Lets say that your generic copay through Aetna is $5 for 30 days so no matter what you are only going to pay $5. Whatever your insurer is going to pay - lets say its $10 towards the claim - it is only going to cut a check to the pharmacy every 30 days for the past 30 days of claims so as a pharmacy you are waiting up to 60 days to get paid for a drug that left your pharmacy two months ago.
But lets go back and see what two retail pharmacies would submit for the claim of metformin 500mg #30 tabs. (these are hypothetical numbers)
WalMart submits all the info and says we want $35 for the script but our usual and customary charge for this is $4 because it is on our $4 list.
Walgreens says we want $120 for this because our usual and customary is $120 for the medication.
Aetna send back to Walmart: charge our member $4 because that is what your cash price is and we are sending you $0
Aetna send back to Walgreens: charge our member $5 because that is what his copay is and were going to send you $10 because that is all you are allowed to get for #30 metformin 500mg tablets.
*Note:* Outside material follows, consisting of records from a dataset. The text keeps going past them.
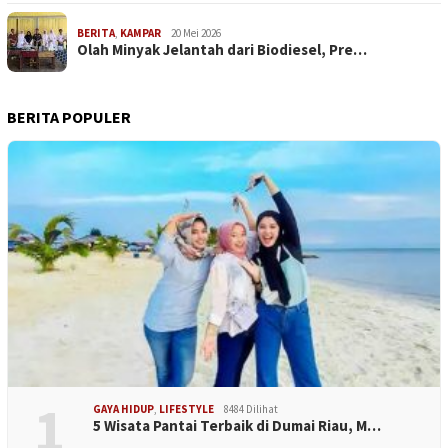
BERITA
,
KAMPAR
20 Mei 2026
Olah Minyak Jelantah dari Biodiesel, Pre…
BERITA POPULER
1
GAYA HIDUP
,
LIFESTYLE
8484 Dilihat
5 Wisata Pantai Terbaik di Dumai Riau, M…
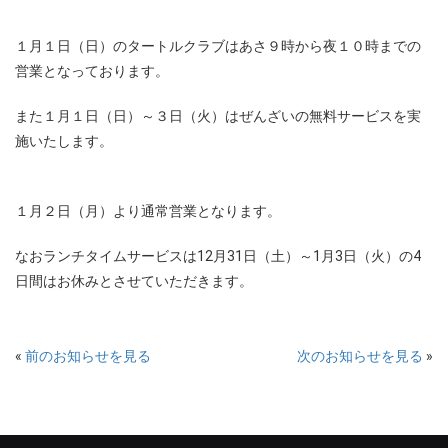
１月１日（日）のタートルクラブはあさ９時から夜１０時までの
営業となっております。
また１月１日（日）～３日（火）はぜんざいの無料サービスを実
施いたします。
１月２日（月）より通常営業となります。
なおランチタイムサービスは12月31日（土）～1月3日（火）の4
日間はお休みとさせていただきます。
«
前のお知らせを見る
次のお知らせを見る
»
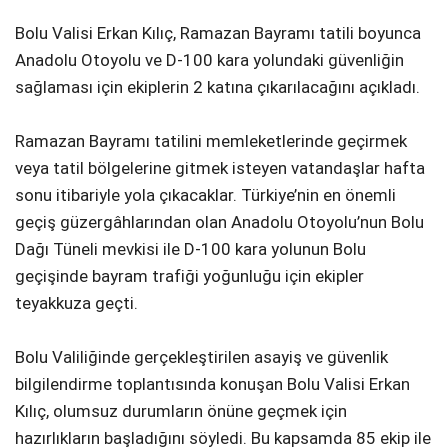
Bolu Valisi Erkan Kılıç, Ramazan Bayramı tatili boyunca
Anadolu Otoyolu ve D-100 kara yolundaki güvenliğin
sağlaması için ekiplerin 2 katına çıkarılacağını açıkladı.
Ramazan Bayramı tatilini memleketlerinde geçirmek
veya tatil bölgelerine gitmek isteyen vatandaşlar hafta
sonu itibariyle yola çıkacaklar. Türkiye’nin en önemli
geçiş güzergâhlarından olan Anadolu Otoyolu’nun Bolu
Dağı Tüneli mevkisi ile D-100 kara yolunun Bolu
geçişinde bayram trafiği yoğunluğu için ekipler
teyakkuza geçti.
Bolu Valiliğinde gerçekleştirilen asayiş ve güvenlik
bilgilendirme toplantısında konuşan Bolu Valisi Erkan
Kılıç, olumsuz durumların önüne geçmek için
hazırlıkların başladığını söyledi. Bu kapsamda 85 ekip ile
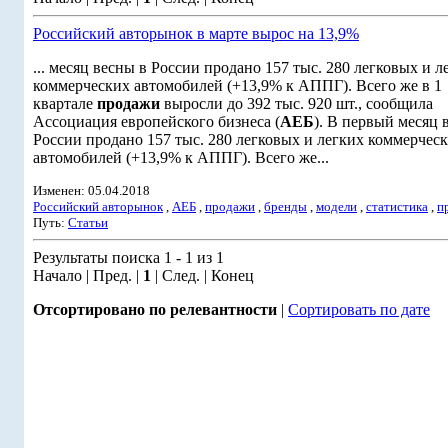
Российский авторынок в марте вырос на 13,9%
... месяц весны в России продано 157 тыс. 280 легковых и л
коммерческих автомобилей (+13,9% к АППГ). Всего же в 1
квартале
продажи
выросли до 392 тыс. 920 шт., сообщила
Ассоциация европейского бизнеса (
АЕБ
). В первый месяц 
России продано 157 тыс. 280 легковых и легких коммерчес
автомобилей (+13,9% к АППГ). Всего же...
Изменен: 05.04.2018
Российский авторынок
,
АЕБ
,
продажи
,
бренды
,
модели
,
статистика
,
п
Путь:
Статьи
Результаты поиска 1 - 1 из 1
Начало | Пред. |
1
| След. | Конец
Отсортировано по релевантности
|
Сортировать по дате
So walgreens gets $15 total and Walmart gets $4.
Now DIR fees come into the picture when Aetna says well you should be processing the patients prescription of metformin for 90 days instead of 30 because that increases compliance, negative mark. Based on the number of diabetic prescriptions for your whole chain we can see only a 60% compliance rate on refills so that is another negative mark. When all is said and done we are taking back (or basically withholding future payment of any other aetna insurance payments) $6 for the prescription. If you are walmart you just lost $2 for the script that you only received $4 for in the first place.
This is one reason why you see or read about these news stories when reporters are doing price comparisons and they show you the shocking price of some generic drug at Walgreens is $150 more than the lowest price from another pharmacy. Walgreens can max out the contract price of all drugs through the insurance because their usual and customary is out of this world high and typically always above a contracted price.